### ASSIGNMENT
Your task is to print all of the entries exactly, though the pictures should not be included.

[Camera settings data]
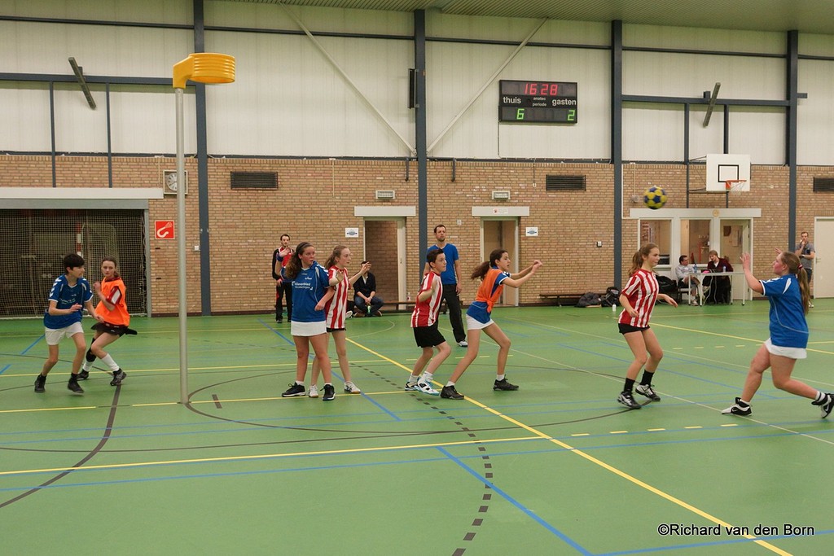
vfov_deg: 36.9
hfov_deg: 53.1
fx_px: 834
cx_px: 417
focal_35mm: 36
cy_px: 278
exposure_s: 1/160
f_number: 3.2
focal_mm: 24
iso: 800
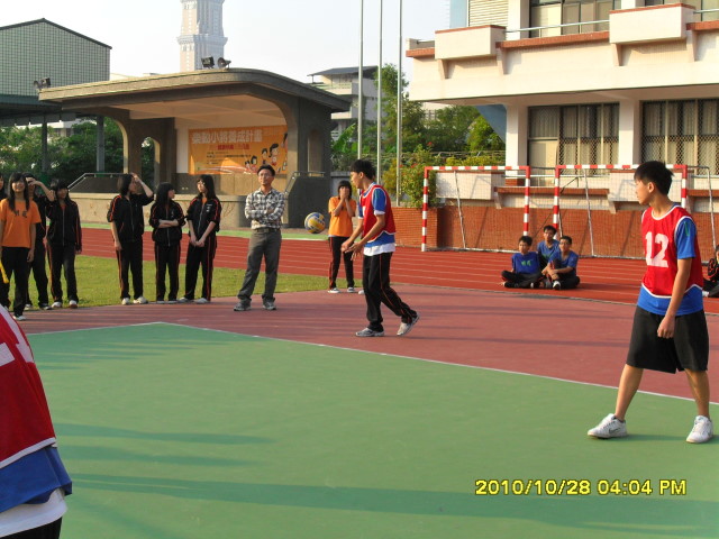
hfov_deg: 32.2
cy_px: 270
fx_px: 1246
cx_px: 360
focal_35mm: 60
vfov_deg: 24.4
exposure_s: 1/500
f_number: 3.7
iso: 100
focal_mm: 10.5
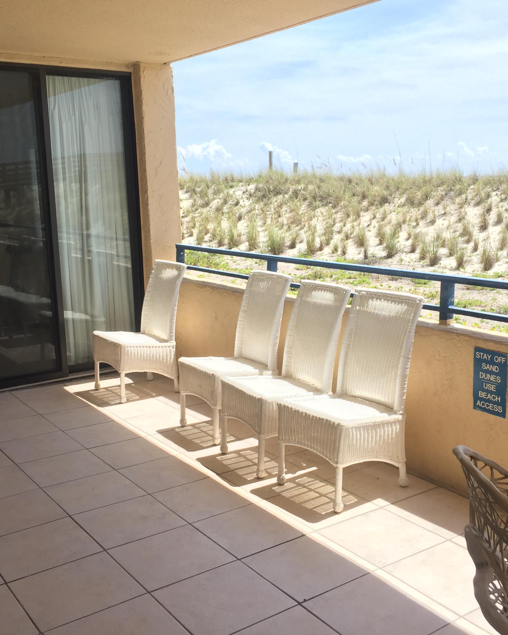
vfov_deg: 47.9
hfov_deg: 39.1
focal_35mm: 38
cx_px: 275
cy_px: 318
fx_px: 714
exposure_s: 1/1014
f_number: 2.2
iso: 32
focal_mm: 4.15
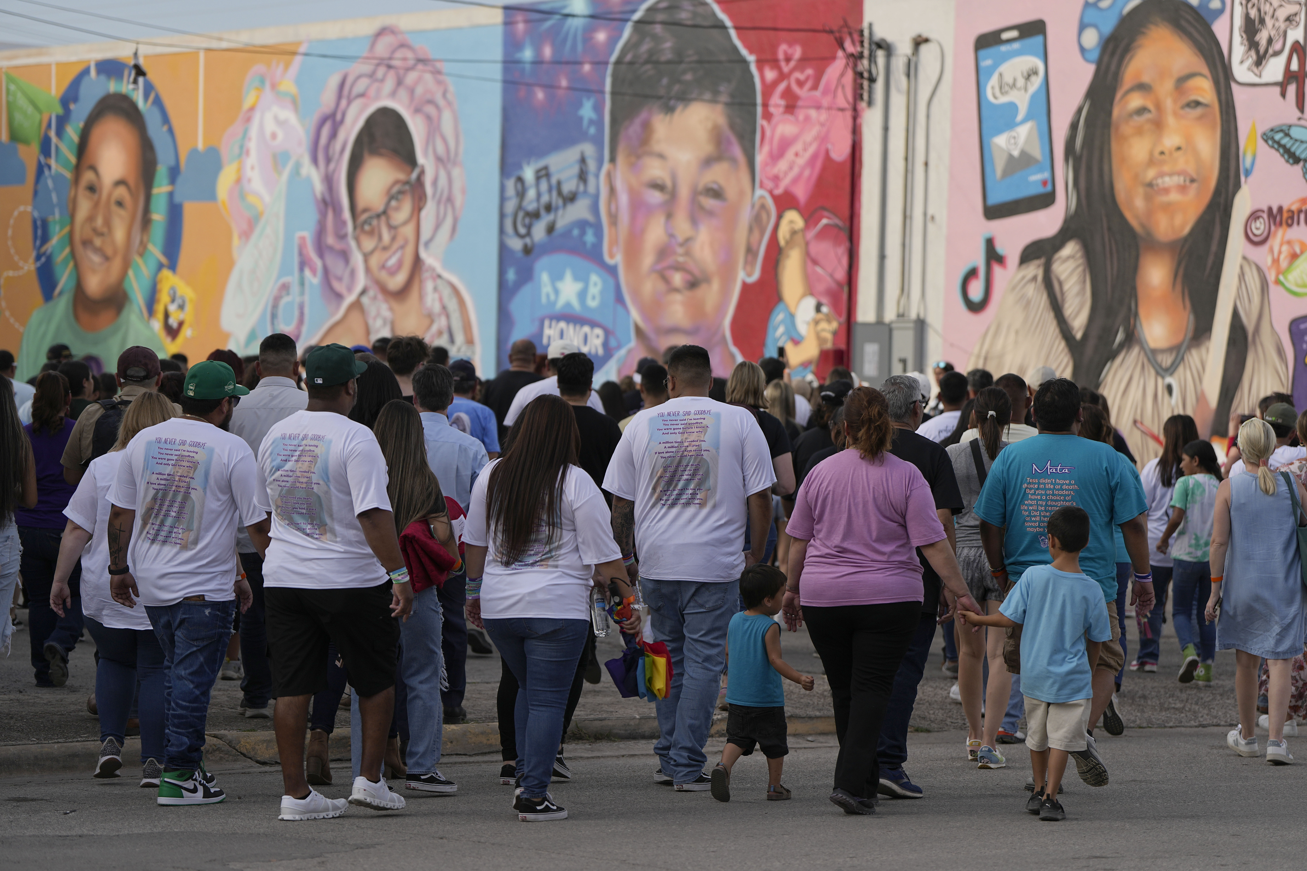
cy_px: 436
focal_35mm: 110
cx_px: 654
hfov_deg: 18.6
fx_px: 3993
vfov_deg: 12.5
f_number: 2.8
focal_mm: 110
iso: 160
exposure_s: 1/2500
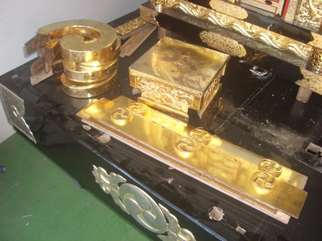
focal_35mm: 35
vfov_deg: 40.7
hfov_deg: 52.7
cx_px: 161
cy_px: 120
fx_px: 325
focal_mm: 5.8
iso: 200
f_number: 2.6
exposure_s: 1/60
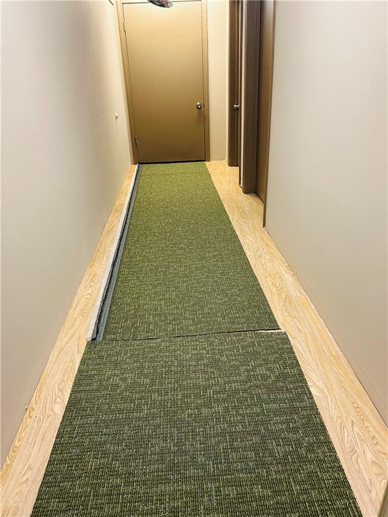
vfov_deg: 67.3
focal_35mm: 26
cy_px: 258
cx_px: 194
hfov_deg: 53.1
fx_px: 389
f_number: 1.5
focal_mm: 5.7
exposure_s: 1/60
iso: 160
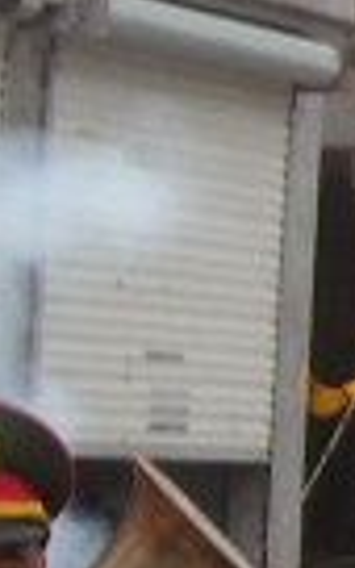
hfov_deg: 4.3
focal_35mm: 279
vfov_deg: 7.5
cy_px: 184
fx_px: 4319
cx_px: 1587
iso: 67
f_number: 2.8
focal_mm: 5.7
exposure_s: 1/60
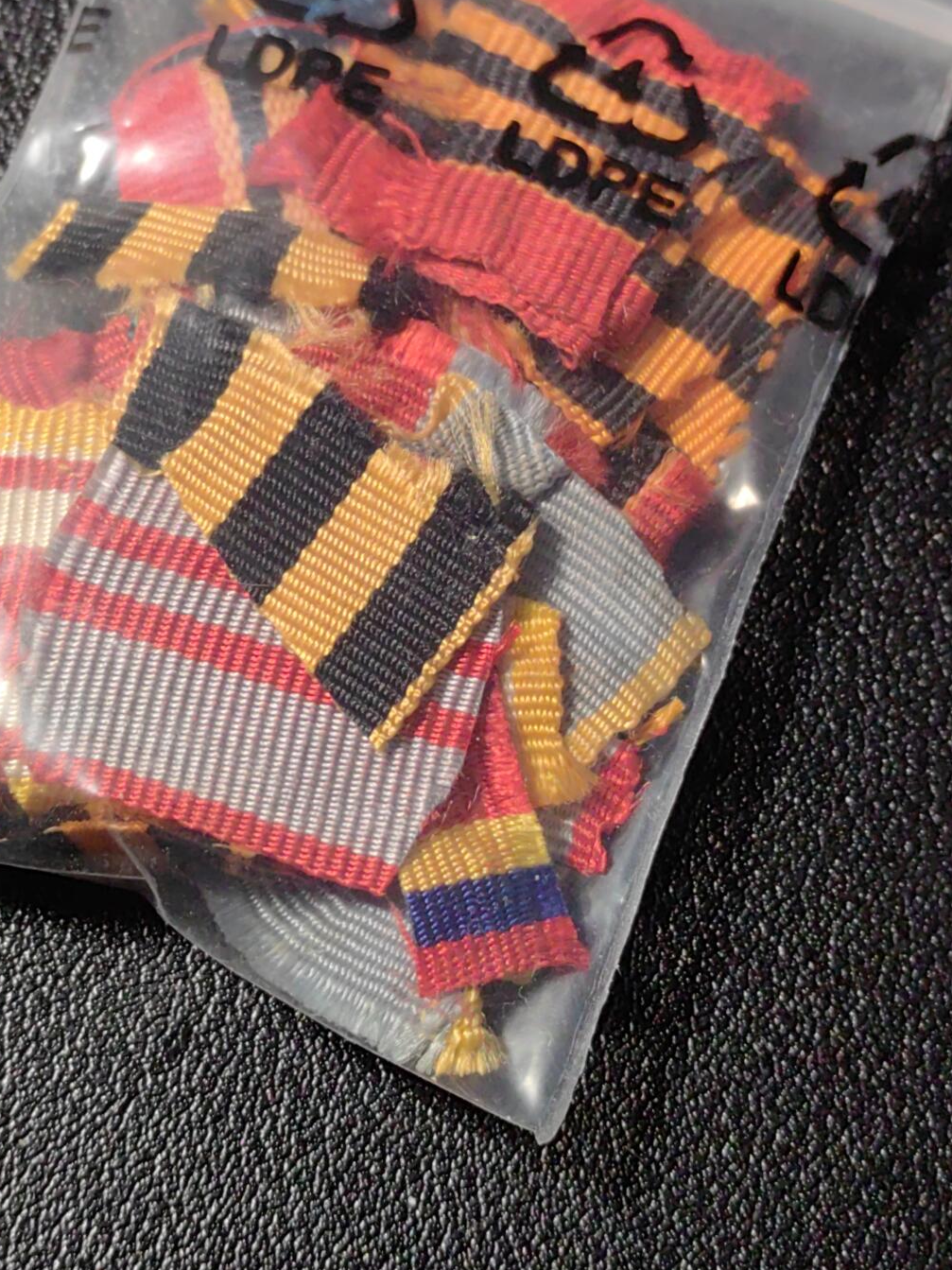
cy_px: 467
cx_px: 338
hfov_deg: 21.9
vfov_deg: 28.9
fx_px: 2457
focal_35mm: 67
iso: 100
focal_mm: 5.75
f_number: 2
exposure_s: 1/100
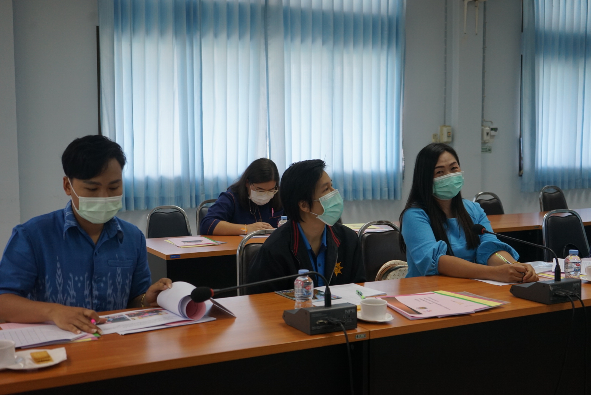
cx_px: 296
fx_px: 706
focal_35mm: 43
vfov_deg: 31.2
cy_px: 198
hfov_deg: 45.4
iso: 1000
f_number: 4.5
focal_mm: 43
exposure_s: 1/160
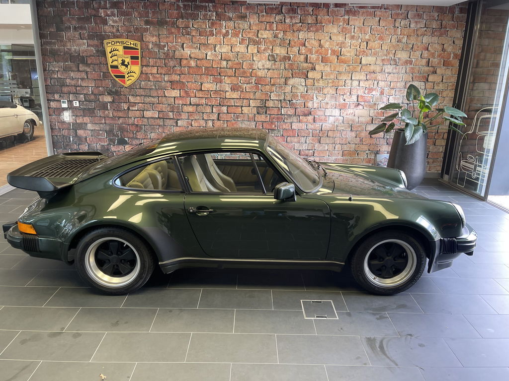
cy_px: 190
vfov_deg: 54.9
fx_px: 368
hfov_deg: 69.4
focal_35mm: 25
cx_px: 254
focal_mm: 5.1
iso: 125
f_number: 1.6
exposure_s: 1/100
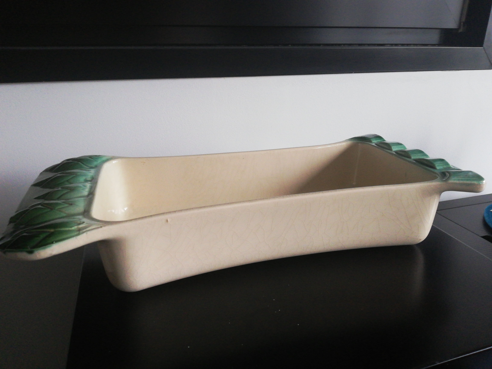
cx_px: 246
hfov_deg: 67.3
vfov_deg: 53.1
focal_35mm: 26
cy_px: 184
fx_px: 370
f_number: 2.2
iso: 400
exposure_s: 1/30
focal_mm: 3.81
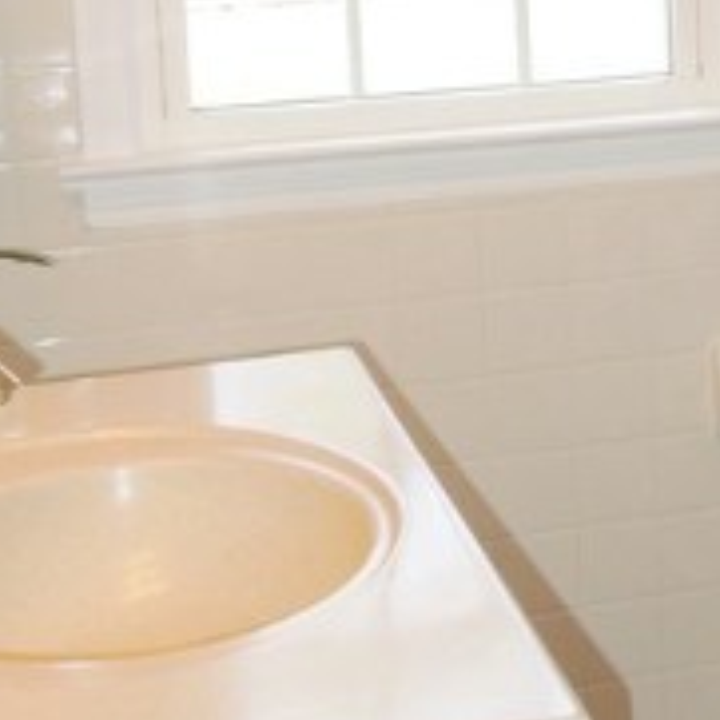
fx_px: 2212
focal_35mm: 94
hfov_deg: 17.5
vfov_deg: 18.2
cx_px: 887
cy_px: 56
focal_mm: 4.5
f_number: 3.3
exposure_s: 1/40
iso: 100
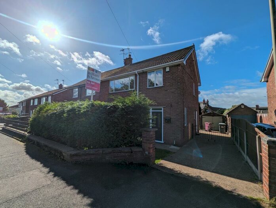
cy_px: 104
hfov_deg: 106.1
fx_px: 104
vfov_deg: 90.1
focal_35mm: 13
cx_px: 138
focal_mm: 1.95
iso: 36
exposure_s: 1/4425
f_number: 2.2
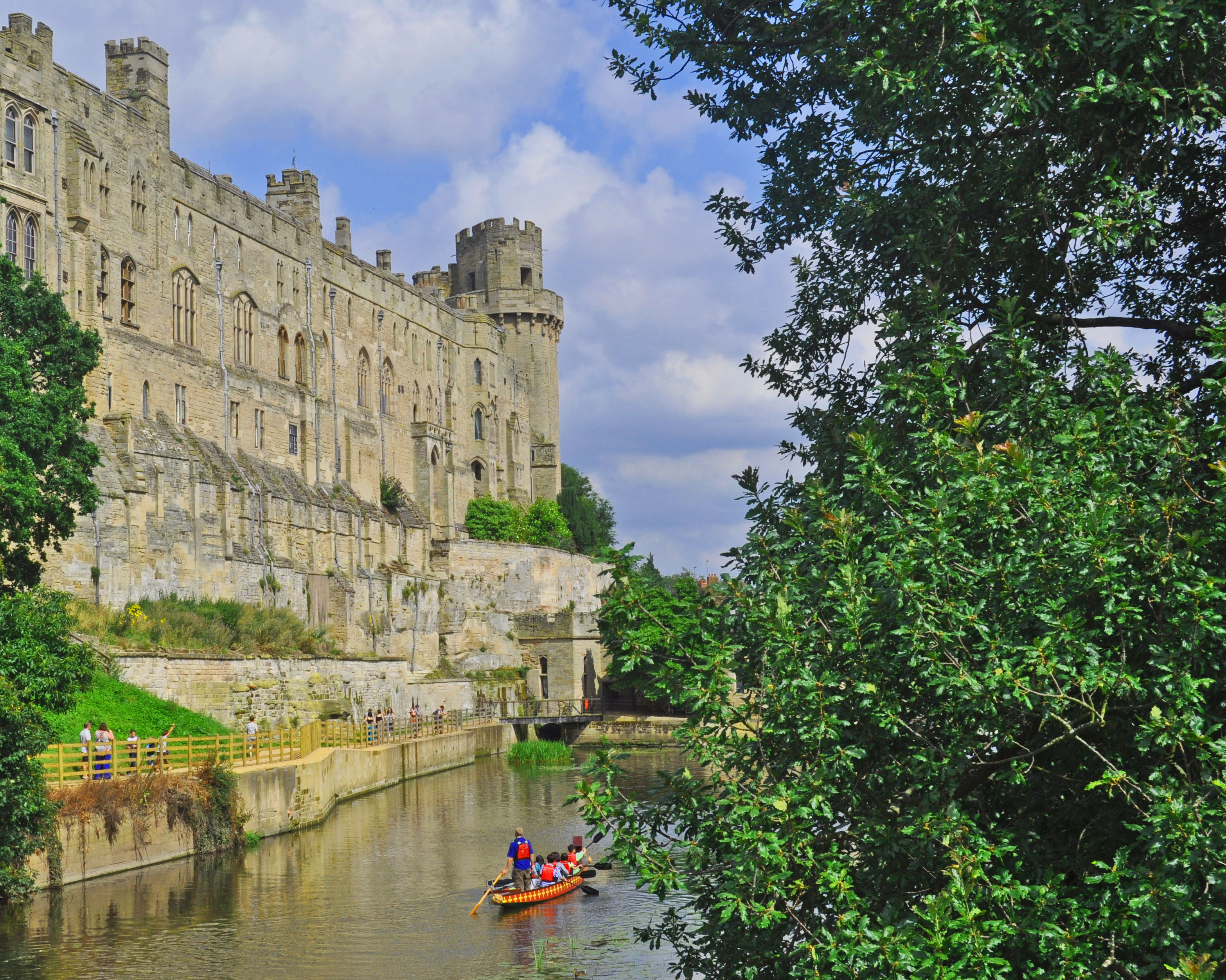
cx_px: 404
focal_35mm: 60
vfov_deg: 25.5
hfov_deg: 31.4
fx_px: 2164
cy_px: 473
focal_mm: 31
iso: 200
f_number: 10
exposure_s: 1/400
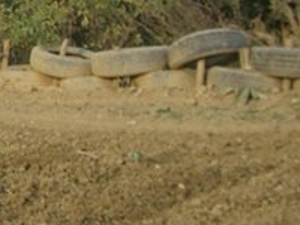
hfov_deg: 9.5
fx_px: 1690
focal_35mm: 195
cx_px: -308
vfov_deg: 7.6
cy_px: 24
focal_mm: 6.2
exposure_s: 1/250
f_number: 4.3
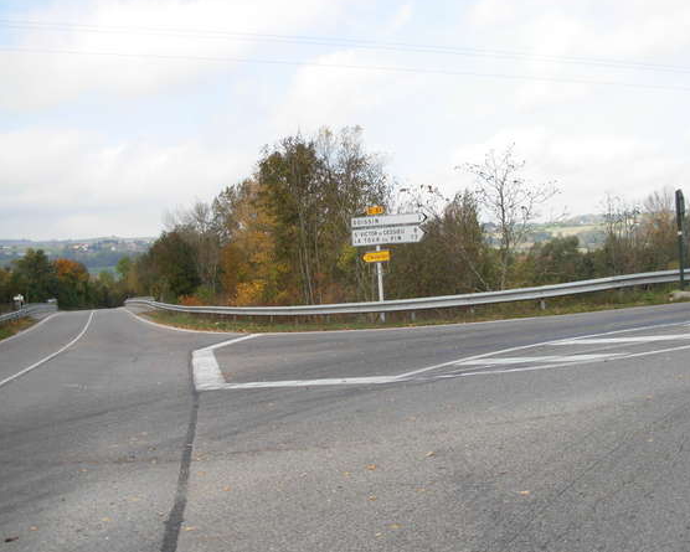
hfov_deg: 45.8
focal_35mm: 40
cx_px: 351
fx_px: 817
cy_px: 274
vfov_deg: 37.3
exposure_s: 1/497
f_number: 2.9
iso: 79
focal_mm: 6.3
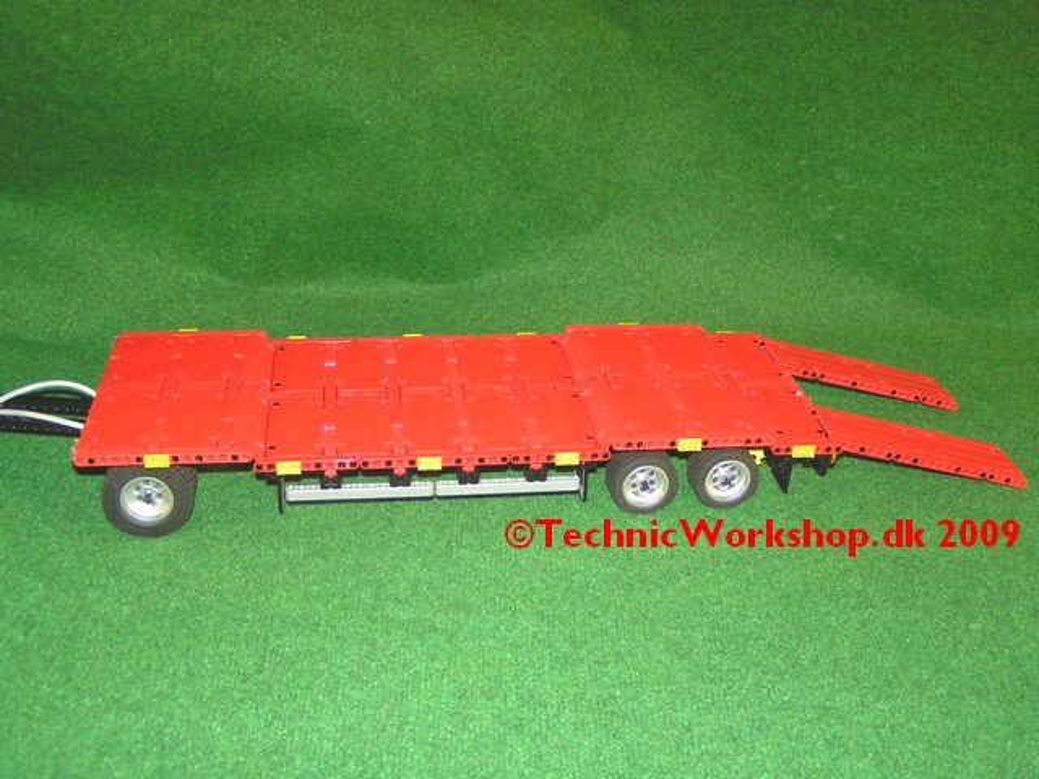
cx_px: 520
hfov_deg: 49.0
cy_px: 390
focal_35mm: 38
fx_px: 1141
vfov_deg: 37.7
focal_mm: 5.8
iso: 200
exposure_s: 1/40
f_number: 2.8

### SOLUTION TO THIS EXERCISE
vfov_deg: 36.9
hfov_deg: 53.1
fx_px: 834
cx_px: 417
focal_35mm: 36
cy_px: 278
exposure_s: 1/160
f_number: 3.2
focal_mm: 24
iso: 800
hfov_deg: 32.2
cy_px: 270
fx_px: 1246
cx_px: 360
focal_35mm: 60
vfov_deg: 24.4
exposure_s: 1/500
f_number: 3.7
iso: 100
focal_mm: 10.5
vfov_deg: 47.9
hfov_deg: 39.1
focal_35mm: 38
cx_px: 275
cy_px: 318
fx_px: 714
exposure_s: 1/1014
f_number: 2.2
iso: 32
focal_mm: 4.15
cy_px: 436
focal_35mm: 110
cx_px: 654
hfov_deg: 18.6
fx_px: 3993
vfov_deg: 12.5
f_number: 2.8
focal_mm: 110
iso: 160
exposure_s: 1/2500
focal_35mm: 35
vfov_deg: 40.7
hfov_deg: 52.7
cx_px: 161
cy_px: 120
fx_px: 325
focal_mm: 5.8
iso: 200
f_number: 2.6
exposure_s: 1/60
vfov_deg: 67.3
focal_35mm: 26
cy_px: 258
cx_px: 194
hfov_deg: 53.1
fx_px: 389
f_number: 1.5
focal_mm: 5.7
exposure_s: 1/60
iso: 160
hfov_deg: 4.3
focal_35mm: 279
vfov_deg: 7.5
cy_px: 184
fx_px: 4319
cx_px: 1587
iso: 67
f_number: 2.8
focal_mm: 5.7
exposure_s: 1/60
cy_px: 467
cx_px: 338
hfov_deg: 21.9
vfov_deg: 28.9
fx_px: 2457
focal_35mm: 67
iso: 100
focal_mm: 5.75
f_number: 2
exposure_s: 1/100
cx_px: 296
fx_px: 706
focal_35mm: 43
vfov_deg: 31.2
cy_px: 198
hfov_deg: 45.4
iso: 1000
f_number: 4.5
focal_mm: 43
exposure_s: 1/160
cy_px: 190
vfov_deg: 54.9
fx_px: 368
hfov_deg: 69.4
focal_35mm: 25
cx_px: 254
focal_mm: 5.1
iso: 125
f_number: 1.6
exposure_s: 1/100
cx_px: 246
hfov_deg: 67.3
vfov_deg: 53.1
focal_35mm: 26
cy_px: 184
fx_px: 370
f_number: 2.2
iso: 400
exposure_s: 1/30
focal_mm: 3.81
fx_px: 2212
focal_35mm: 94
hfov_deg: 17.5
vfov_deg: 18.2
cx_px: 887
cy_px: 56
focal_mm: 4.5
f_number: 3.3
exposure_s: 1/40
iso: 100
cy_px: 104
hfov_deg: 106.1
fx_px: 104
vfov_deg: 90.1
focal_35mm: 13
cx_px: 138
focal_mm: 1.95
iso: 36
exposure_s: 1/4425
f_number: 2.2
cx_px: 404
focal_35mm: 60
vfov_deg: 25.5
hfov_deg: 31.4
fx_px: 2164
cy_px: 473
focal_mm: 31
iso: 200
f_number: 10
exposure_s: 1/400
hfov_deg: 9.5
fx_px: 1690
focal_35mm: 195
cx_px: -308
vfov_deg: 7.6
cy_px: 24
focal_mm: 6.2
exposure_s: 1/250
f_number: 4.3
hfov_deg: 45.8
focal_35mm: 40
cx_px: 351
fx_px: 817
cy_px: 274
vfov_deg: 37.3
exposure_s: 1/497
f_number: 2.9
iso: 79
focal_mm: 6.3
cx_px: 520
hfov_deg: 49.0
cy_px: 390
focal_35mm: 38
fx_px: 1141
vfov_deg: 37.7
focal_mm: 5.8
iso: 200
exposure_s: 1/40
f_number: 2.8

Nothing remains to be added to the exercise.